## Document text
We Write the Symphonies, Beautiful and Terrifying

Back in July Trump boasted from Warsaw that, “we write symphonies”— “We” being the first two letters of “West, the.” The president’s speechwriters seem to have meant this salvo as a thundering musical reference to the unsurpassed cultural achievement of Europe and its superpower progeny across the Atlantic.  This errant bit of oratory did the symphony no favors, though as a musical institution it is strong enough to withstand the assault of enemies masquerading as allies.

As Trump would have known had he ever heard a symphony, there is might behind the music. Many are the movements and moments of beauty, but the symphonic reputation is founded on shock and awe, features with obvious appeal to the current U. S. Commander-in-Chief.  Symphonies are practically military campaigns in themselves. Like the European armies their structures were based on, symphony orchestras grew bigger in scope and required ever-larger performing forces across the nineteenth century and into the twentieth.  Discipline and  hierarchy are essential for symphonic success.

Triumphalism is built into the symphony nowhere more dauntingly then in the genre’s standard bearer—his Fifth. It seems doubtful that Samuel Morse and his collaborator Alfred Vail knew the work when they chose the rhythm of its opening motive (short-short-short-long) for the “V” in their code, first used in the American civil war some sixty years after Beethoven penned his theme.

But the metrical congruity between that most famous of musical figures and Morse’s “V” took on the quality of ineluctable truth when the Allies adopted it as their Victory theme in World War II.

The larger course of the symphony’s contest against evil is heard on the strategic level, too. The work moves from the tempestuous C minor of the opening and its celebrated motive to the blaring brass juggernaut of the fourth movement in glorious C Major with its furious closing barrage of seemingly endless “final” chords pounding the listener—and any doubters as to the rightness of the mission—into submission. The work ends in complete victory, not just for the composer over his personal foe, deafness, but also against the forces of darkness.

The Fifth’s fiery bombast resounds in Beethoven’s more overtly, but no more fundamentally militaristic Wellington’s Victory commissioned to mark the signal defeat of Napoleonic forces at the Battle of Vitoria in Spain in 1813. The parallels between the closing charges of both works—parallels unsettling to aesthetes, and the reason Wellington’s Victory is now heard almost exclusively from military bands and at fireworks shows—confirm the martial underpinnings of the symphony. Battle-station discipline is required of an orchestra if it is to carry out the commands of conductor and composer—one in the same person in case of the premieres of both pieces.

Beethoven is the hero.

Even the idealistic choral urgings of Beethoven’s Ninth that “all people become brothers” can make the meek tremble. Many have heard tremendous violence in the thrill and power of that humanitarian music as it rushes from hymn-like composure towards its ecstatic, terrifying goal.

## What is expected
Print, word for word, the part of the symphony essay that begins at the words "Beethoven is the" and stops after "ecstatic, terrifying goal.". The listing has nothing to do with this work.

[Source listing]
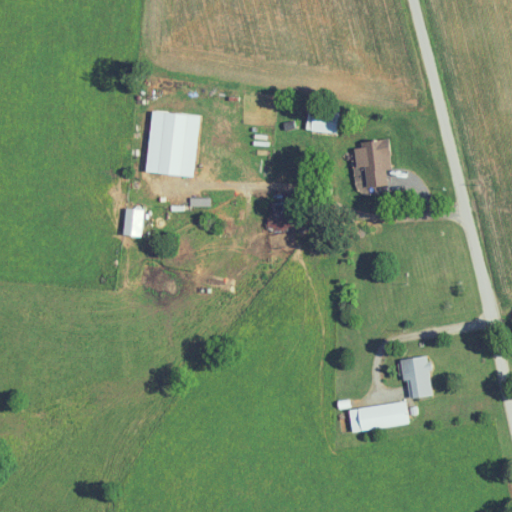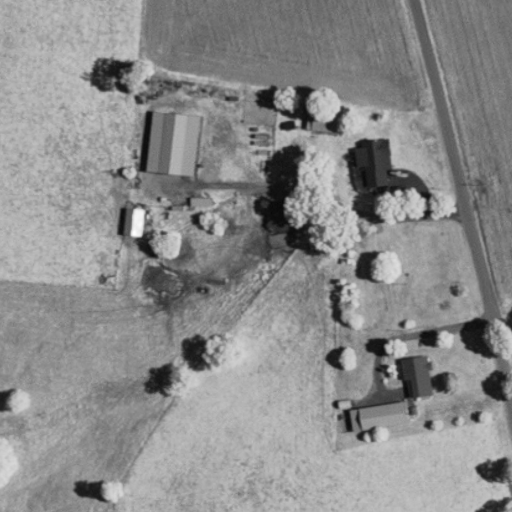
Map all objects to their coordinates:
building: (319, 120)
building: (169, 142)
building: (371, 160)
road: (463, 196)
building: (197, 200)
building: (130, 221)
building: (415, 374)
building: (376, 415)
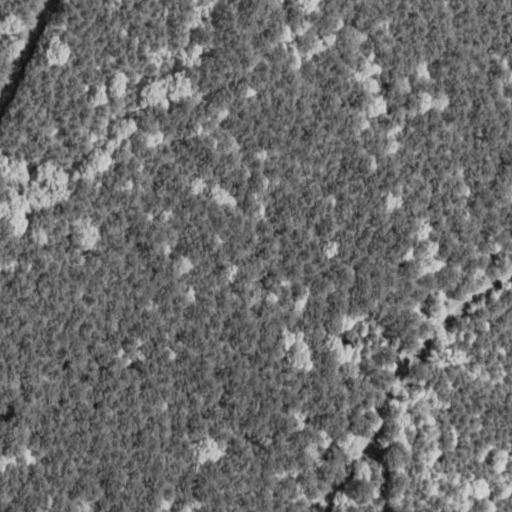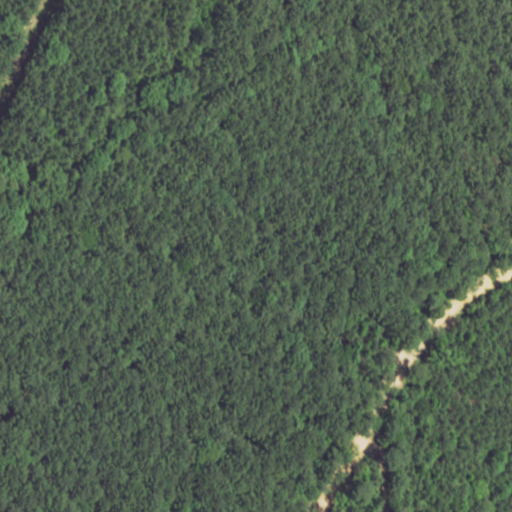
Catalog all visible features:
road: (451, 416)
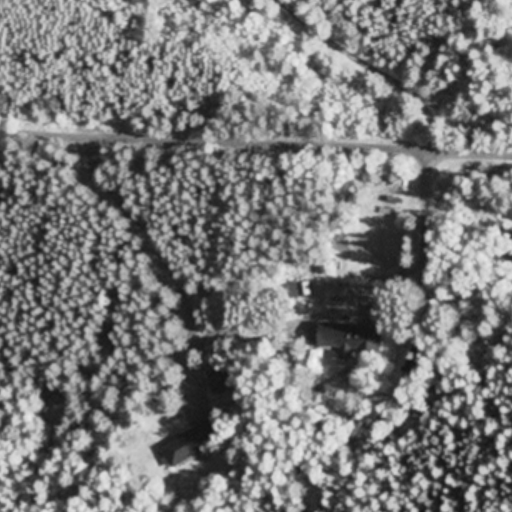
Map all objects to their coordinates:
road: (256, 140)
building: (505, 242)
building: (355, 340)
building: (222, 381)
building: (195, 445)
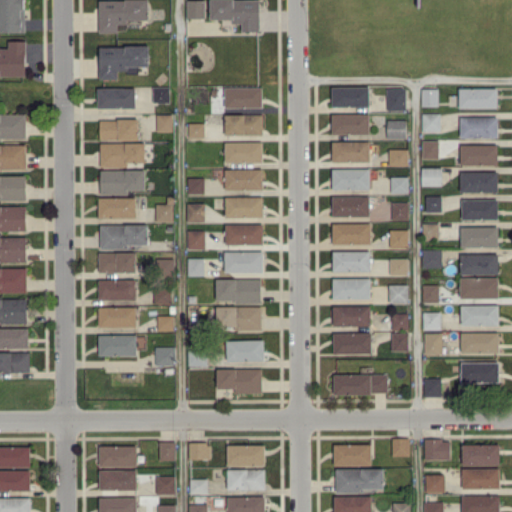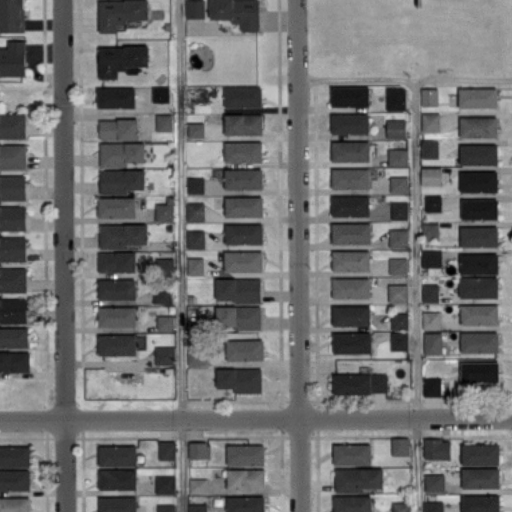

## Exercise solution
Beethoven is the hero.

Even the idealistic choral urgings of Beethoven’s Ninth that “all people become brothers” can make the meek tremble. Many have heard tremendous violence in the thrill and power of that humanitarian music as it rushes from hymn-like composure towards its ecstatic, terrifying goal.